Would you reproduce, word for word, only the lines running from the top of the data through the line containing "For example for", and none of the pictures?

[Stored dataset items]

···

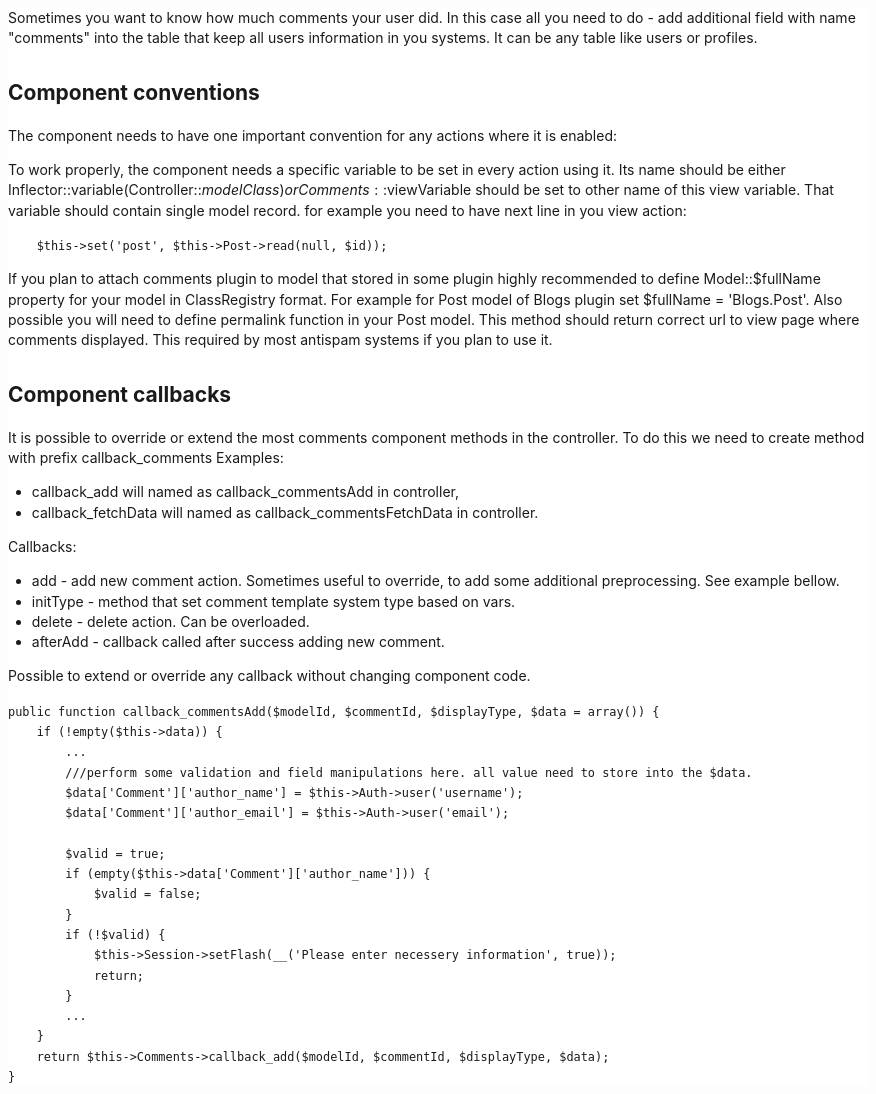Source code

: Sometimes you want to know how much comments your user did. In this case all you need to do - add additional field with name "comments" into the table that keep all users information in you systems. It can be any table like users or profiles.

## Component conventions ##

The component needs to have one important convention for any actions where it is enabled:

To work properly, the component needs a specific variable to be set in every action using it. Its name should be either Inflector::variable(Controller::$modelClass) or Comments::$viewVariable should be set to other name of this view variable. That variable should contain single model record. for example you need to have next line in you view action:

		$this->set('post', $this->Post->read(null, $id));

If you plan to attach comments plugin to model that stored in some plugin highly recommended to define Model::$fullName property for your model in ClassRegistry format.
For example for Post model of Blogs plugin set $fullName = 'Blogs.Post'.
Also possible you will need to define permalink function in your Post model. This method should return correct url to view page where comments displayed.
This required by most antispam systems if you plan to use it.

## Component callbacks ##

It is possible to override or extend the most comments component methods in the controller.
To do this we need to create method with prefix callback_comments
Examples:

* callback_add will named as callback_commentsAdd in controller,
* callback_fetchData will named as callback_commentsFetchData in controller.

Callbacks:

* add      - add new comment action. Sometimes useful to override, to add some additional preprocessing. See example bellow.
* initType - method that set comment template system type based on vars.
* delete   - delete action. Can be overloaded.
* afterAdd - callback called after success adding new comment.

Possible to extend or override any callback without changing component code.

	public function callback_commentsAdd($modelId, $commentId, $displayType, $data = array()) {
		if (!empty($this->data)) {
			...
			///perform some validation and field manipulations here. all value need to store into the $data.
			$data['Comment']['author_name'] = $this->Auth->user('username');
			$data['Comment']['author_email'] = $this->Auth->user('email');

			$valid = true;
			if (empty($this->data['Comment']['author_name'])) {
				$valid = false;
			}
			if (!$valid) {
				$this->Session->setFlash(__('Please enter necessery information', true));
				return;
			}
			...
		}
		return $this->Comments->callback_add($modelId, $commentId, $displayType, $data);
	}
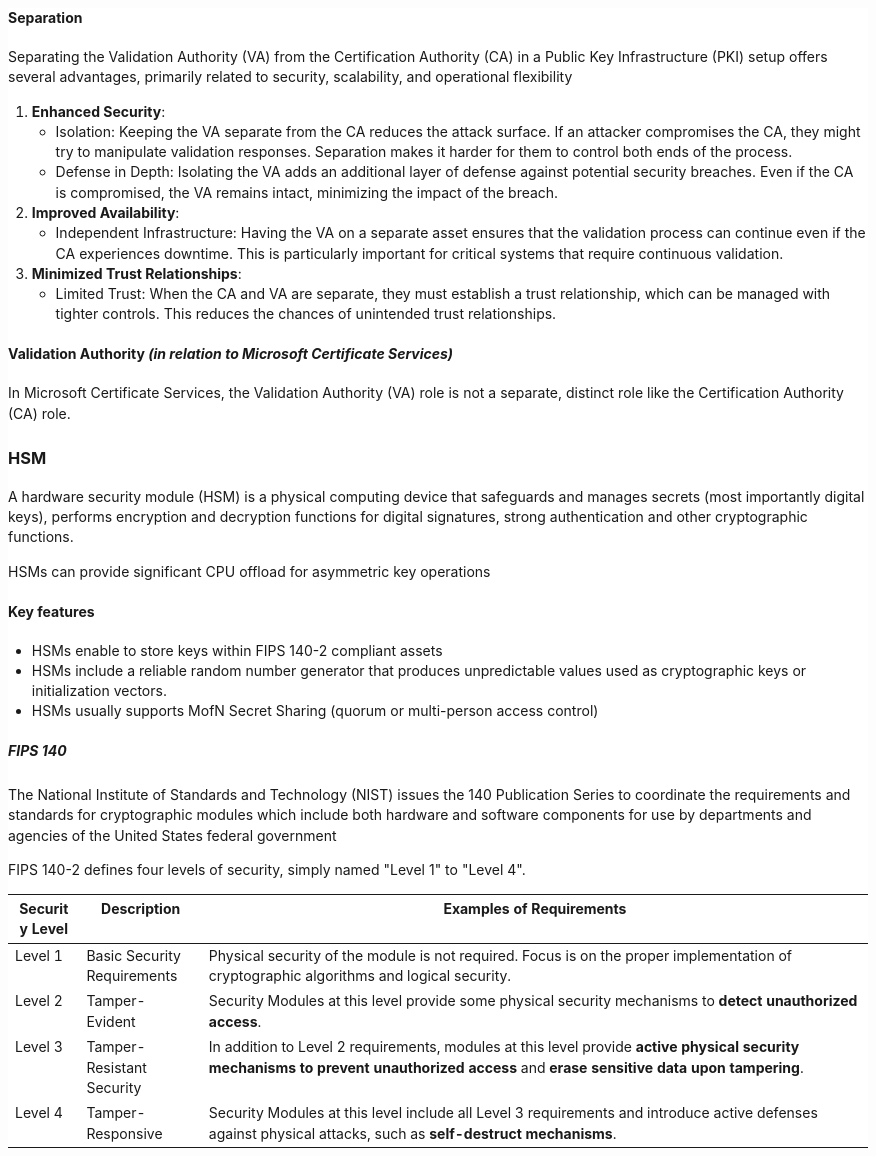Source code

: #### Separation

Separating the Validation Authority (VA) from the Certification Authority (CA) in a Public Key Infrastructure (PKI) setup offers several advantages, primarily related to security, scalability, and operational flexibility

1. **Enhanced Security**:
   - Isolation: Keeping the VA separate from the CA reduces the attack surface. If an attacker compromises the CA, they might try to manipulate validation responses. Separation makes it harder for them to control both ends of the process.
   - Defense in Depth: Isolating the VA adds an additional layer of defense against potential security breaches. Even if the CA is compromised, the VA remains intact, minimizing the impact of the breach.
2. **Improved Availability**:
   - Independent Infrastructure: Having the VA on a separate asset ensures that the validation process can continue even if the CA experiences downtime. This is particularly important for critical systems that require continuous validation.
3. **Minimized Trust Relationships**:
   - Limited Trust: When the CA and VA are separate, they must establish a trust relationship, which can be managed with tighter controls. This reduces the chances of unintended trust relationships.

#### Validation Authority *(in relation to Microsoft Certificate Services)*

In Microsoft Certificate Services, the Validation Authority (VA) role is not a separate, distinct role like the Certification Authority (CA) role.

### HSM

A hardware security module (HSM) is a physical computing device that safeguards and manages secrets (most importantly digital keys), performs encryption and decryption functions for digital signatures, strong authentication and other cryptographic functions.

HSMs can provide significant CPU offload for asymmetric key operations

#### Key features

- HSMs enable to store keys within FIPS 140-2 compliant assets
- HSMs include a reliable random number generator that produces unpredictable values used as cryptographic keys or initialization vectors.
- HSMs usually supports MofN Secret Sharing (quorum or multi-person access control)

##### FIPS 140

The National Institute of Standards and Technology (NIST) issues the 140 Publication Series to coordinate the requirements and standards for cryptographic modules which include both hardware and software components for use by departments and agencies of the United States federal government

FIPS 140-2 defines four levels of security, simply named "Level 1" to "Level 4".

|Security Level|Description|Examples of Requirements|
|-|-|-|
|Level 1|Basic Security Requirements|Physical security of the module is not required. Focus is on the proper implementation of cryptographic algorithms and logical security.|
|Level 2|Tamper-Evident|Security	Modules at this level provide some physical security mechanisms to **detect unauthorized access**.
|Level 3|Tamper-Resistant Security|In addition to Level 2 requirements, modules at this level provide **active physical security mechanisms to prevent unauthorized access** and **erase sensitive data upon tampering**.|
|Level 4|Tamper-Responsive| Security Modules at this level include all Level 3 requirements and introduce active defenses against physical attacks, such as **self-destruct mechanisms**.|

···

• [Completed exercise]
Source code

: Sometimes you want to know how much comments your user did. In this case all you need to do - add additional field with name "comments" into the table that keep all users information in you systems. It can be any table like users or profiles.

## Component conventions ##

The component needs to have one important convention for any actions where it is enabled:

To work properly, the component needs a specific variable to be set in every action using it. Its name should be either Inflector::variable(Controller::$modelClass) or Comments::$viewVariable should be set to other name of this view variable. That variable should contain single model record. for example you need to have next line in you view action:

		$this->set('post', $this->Post->read(null, $id));

If you plan to attach comments plugin to model that stored in some plugin highly recommended to define Model::$fullName property for your model in ClassRegistry format.
For example for Post model of Blogs plugin set $fullName = 'Blogs.Post'.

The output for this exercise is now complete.